He delivered the final manuscript in December 2016. He understood the rural faculty, after some initial concerns, recommended to the RACGP Council it be published, but there it came to dead stop.

No-one has told him why. He takes this as a “great discourtesy” which has led him to reconsider his role on the archives committee.

“I have yet to come across anybody who says it’s unfair.  Most of the protagonists at the time … read it and say, well, it’s a very fair representation,” Dr Kamien said.

“A few of (the interviewees) will stick to their interpretation of the story, and that’s fine.
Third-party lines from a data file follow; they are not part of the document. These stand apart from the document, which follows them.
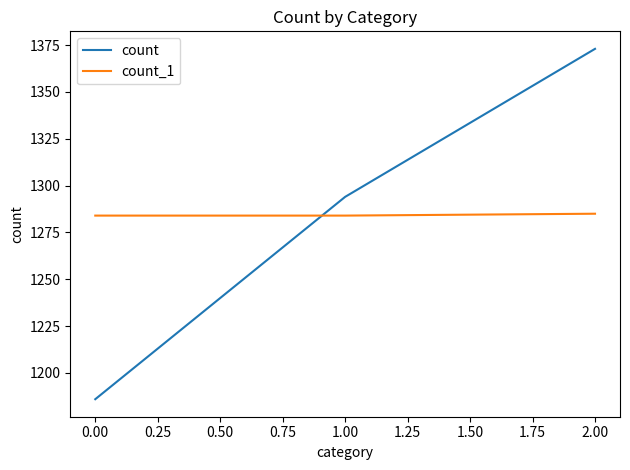

Which series has the largest total across all categories?

count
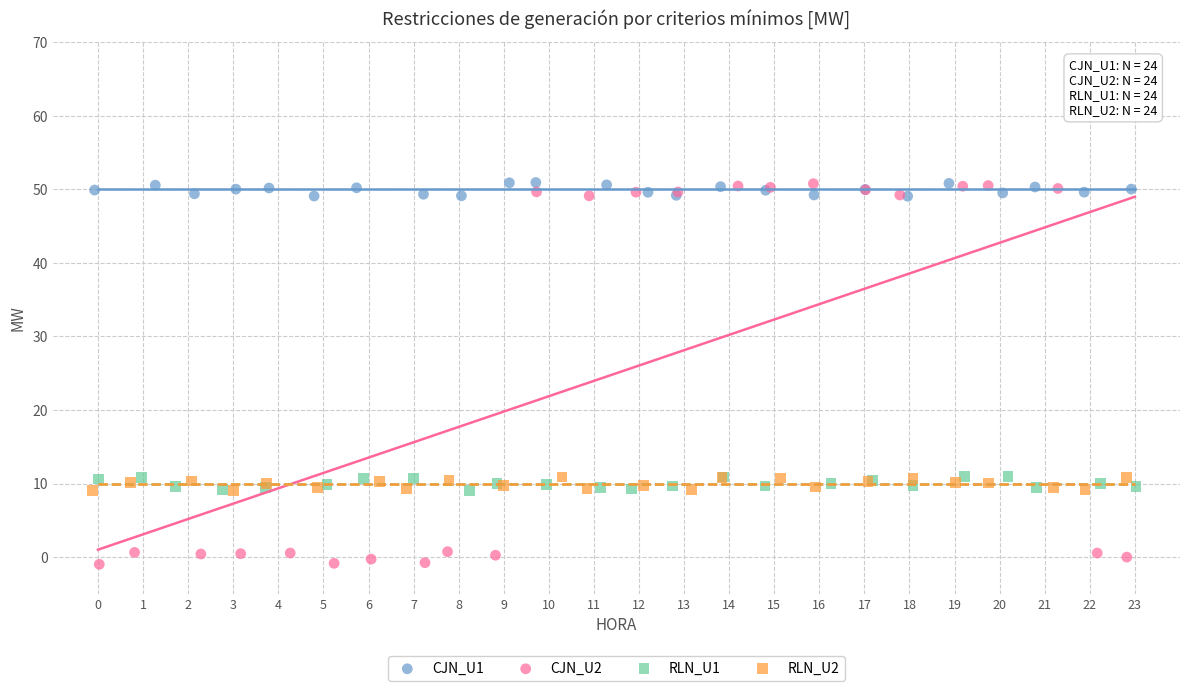

Which series contains the lowest Y value?

CJN_U2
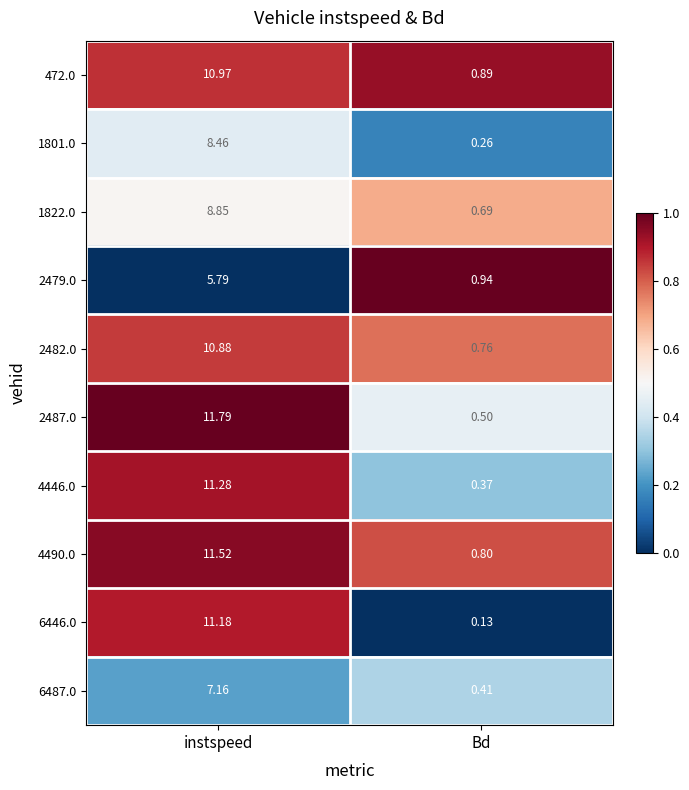

At which label does 6487.0 reach its peak?

instspeed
I just thought it was the most important event that had occurred in the college of GPs, ever.”

Dr Kamien, an emeritus professor of general practice who has authored ground-breaking research on rural workforce issues in WA,  said he was “pretty sure” the document would eventually go up on the RACGP’s history pages, as originally planned.

At one point he asked the college to give up copyright so the work could be shared with members of ACRRM and the GPDU social media group, but he was told it would appear in the open-access history section of the RACGP website.

He had also thought releasing the work would be a gesture of goodwill, as the two colleges were now cooperating on a rural workforce training plan under National Rural Health Commissioner Professor Paul Worley.

In some circles, the RACGP’s stance is seen as showing a painful sensitivity about old rivalries and interpretations of long-ago events, which may be resolved under new leadership.  Asked to comment for this story, current RACGP President Dr Harry Nespolon said only that a “potential libel issue” was behind the two-year delay.

ACRRM President Dr Ewen McPhee said the two colleges were now moving into a new partnership on rural generalist training under an accord led by Professor Worley.

“It is history, and I think Max Kamien’s work has put a line underneath it,” he said, referring to the revolt of more than 20 years ago.

“Both colleges have learned from that episode in history, and we are rewriting our relationship through the Collingrove Agreement,” he said.

Another influential rural GP, Dr Paul Mara, said Dr Kamien’s document was an “honest attempt to dissect an important and ongoing issue”.

But it also showed that the drivers of the rural workforce crisis were misunderstood, including by some rural doctors.

It would require a lot more than just the RACGP and ACRRM getting along to resolve the issues, he said.